Em relação a dezembro passado (cerca de meio por cento a mais), em março a carne de frango in natura alcançou o melhor preço dos últimos 16 meses – pouco mais de US$1.600,00 por tonelada. Consideradas as condições do mercado internacional, esse valor tende a um crescimento contínuo neste e nos próximos meses. Porém, precisa aumentar perto de 4% para superar a marca de outubro de 2017 e, assim, chegar ao melhor resultado em mais de 24 meses. À primeira vista difícil (já que nos três primeiros meses deste ano a correção de preços não chegou a 3%), essa possibilidade não é tão remota, haja vista que em setembro de 2017 o preço então registrado também foi pouco superior a US$1.600,00 por tonelada (como agora, em março), subindo mais de 4% no mês seguinte e alcançando a marca de US$1.668,38 por tonelada.

AGROLINK

Embarques de carne de frango crescem 15,4% em março

Foram enviadas ao exterior 317,7 mil toneladas ante 289,8 mil em fevereiro

As exportações de carne de frango cresceram 15,4% no mês de março. Foram enviadas ao exterior 317 mil toneladas. Com 21 dias úteis o mês registrou uma média diária de 14,5 mil toneladas. Quanto ao mesmo período de 2018 o crescimento foi menor, ficando em 0,2%.

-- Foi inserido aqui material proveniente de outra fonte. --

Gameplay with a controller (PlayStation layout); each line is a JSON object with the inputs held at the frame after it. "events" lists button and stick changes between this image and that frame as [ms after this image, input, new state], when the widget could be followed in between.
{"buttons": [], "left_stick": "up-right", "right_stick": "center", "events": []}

Em relação ao preço, em março foram pagos em média US$ 1606,90 por tonelada, somando no mês US$ 510 milhões. A média de preço foi 0,8% maior que em fevereiro quando era pago por tonelada US$ 1594,90. Já em relação a março de 2018, o produto teve valorização de 5,2%, visto que no período a média do preço pago era de US$ 1527,51por tonelada. No mês, a exportação alcançou cifra de US$ 18,120 bilhões. Sobre março de 2018, as exportações registraram queda de 1,0%, e em relação a fevereiro de 2019, aumento de 17,1%, pela média diária. As importações totalizaram US$ 13,130 bilhões. Sobre igual período do ano anterior, as importações apresentaram aumento de 5,1%, e de 9,5% sobre fevereiro de 2019, pela média diária. No período, a corrente de comércio alcançou valor de US$ 31,250 bilhões. Sobre igual período do ano anterior registrou-se crescimento de 1,5%, pela média diária. O saldo comercial do mês apresentou superávit de US$ 4,990 bilhões, valor 22,3% inferior, pela média diária, ao alcançado em igual período de 2018, US$ 6,420 bilhões.